Sir Jim breaks his silence over the spread of solar farms on prime fen farmland
PUBLISHED: 09:36 26 June 2014 | UPDATED: 09:36 26 June 2014
Sir Jim Paice has spoken out for the first time about his concern over the loss of prime agricultural land in South East Cambridgeshire and the surrounding fens in favour of solar farms and anaerobic digestors.
The former Minister for the Environment, Food and Rural Affairs said its “absurd” that prime farmland was being used to meet bio energy targets and said that the best place for solar farms was on brownfield land.
Sir Jim’s comments came as he chaired a panel of government and industry leaders who met to discuss how the UK is going to meet the future demands on its agricultural land this week.
The event saw the launch of the report, The Best Use of UK Agricultural Land, which was produced in collaboration with Asda, Sainsbury’s, Nestlé, AB Agri, Volac as well as the National Farmers Union and the Country Land and Business Association.
The report warns that, by 2030, the UK could require up to seven million hectares of additional land to meet a growing population’s food, space and renewable energy needs, while increasing the area needed to protect nature and its services.
Sir Jim said: “In my view, it is absurd that we use arable land to meet bioenergy targets under the DECC 2050 Pathways analysis.”

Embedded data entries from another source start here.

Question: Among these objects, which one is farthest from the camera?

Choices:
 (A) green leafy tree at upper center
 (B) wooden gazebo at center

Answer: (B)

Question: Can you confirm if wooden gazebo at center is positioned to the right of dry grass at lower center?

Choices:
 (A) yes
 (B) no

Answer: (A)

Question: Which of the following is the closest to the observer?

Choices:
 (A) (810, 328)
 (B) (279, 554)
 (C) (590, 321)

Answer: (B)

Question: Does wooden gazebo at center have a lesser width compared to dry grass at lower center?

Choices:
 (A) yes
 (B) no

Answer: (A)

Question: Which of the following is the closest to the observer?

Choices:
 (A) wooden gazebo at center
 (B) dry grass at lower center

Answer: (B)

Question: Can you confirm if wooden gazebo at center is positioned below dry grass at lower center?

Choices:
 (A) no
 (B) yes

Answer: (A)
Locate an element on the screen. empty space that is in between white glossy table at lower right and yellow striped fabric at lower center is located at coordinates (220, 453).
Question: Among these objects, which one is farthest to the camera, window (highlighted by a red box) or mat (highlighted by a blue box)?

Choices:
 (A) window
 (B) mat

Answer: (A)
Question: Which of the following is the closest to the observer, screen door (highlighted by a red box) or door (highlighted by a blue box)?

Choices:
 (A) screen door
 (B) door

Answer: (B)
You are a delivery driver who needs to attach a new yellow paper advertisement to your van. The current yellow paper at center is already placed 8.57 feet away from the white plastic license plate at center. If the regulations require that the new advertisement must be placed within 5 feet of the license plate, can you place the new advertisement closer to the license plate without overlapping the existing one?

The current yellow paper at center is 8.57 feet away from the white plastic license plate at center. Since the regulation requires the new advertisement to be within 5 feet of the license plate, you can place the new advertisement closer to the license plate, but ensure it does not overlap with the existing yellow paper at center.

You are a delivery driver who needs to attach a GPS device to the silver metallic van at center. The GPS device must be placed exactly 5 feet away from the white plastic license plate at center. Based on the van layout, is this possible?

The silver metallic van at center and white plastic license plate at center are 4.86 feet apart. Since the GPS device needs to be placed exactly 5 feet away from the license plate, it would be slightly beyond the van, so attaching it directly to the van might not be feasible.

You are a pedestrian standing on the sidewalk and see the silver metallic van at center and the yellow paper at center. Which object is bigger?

“In my constituency, prime grades 1 and 2 arable land is growing maize after maize; bad for biodiversity, bad for soils and bad for food production. I don’t hear the anti-meat brigade criticising this, yet all an AD plant is is a giant rumen and if feeding grain to cattle is inefficient what about using it in AD?”
“Solar farms are also leading to a loss of prime agricultural land, with the Department for Energy and Climate Change aiming for solar power to supply about 15 per cent of green electricity needs by 2020.
“In my view, solar farms should instead be set up on top of large, empty rooftops in industrial estates or on plots of unproductive brownfield land.”
“There are no prizes in politics for saying ‘I told you so’, but this report says everything that I would expect, and I wish it had been available to me when I was in the Government.
“It should be a wake-up call to all politicians that we cannot take our land or our food for granted.
“We have all grown up with our mouths full, and only those over 70 can remember any real shortages of food. For most of us it has been a life of increasing choice in a competitive market keeping price rises in check and for much of the time at below the inflation rate.”
The report focuses on the competing demands for land, and the need for Government departments and industry to work together to form a coherent and long-term strategy in order to optimise UK land use.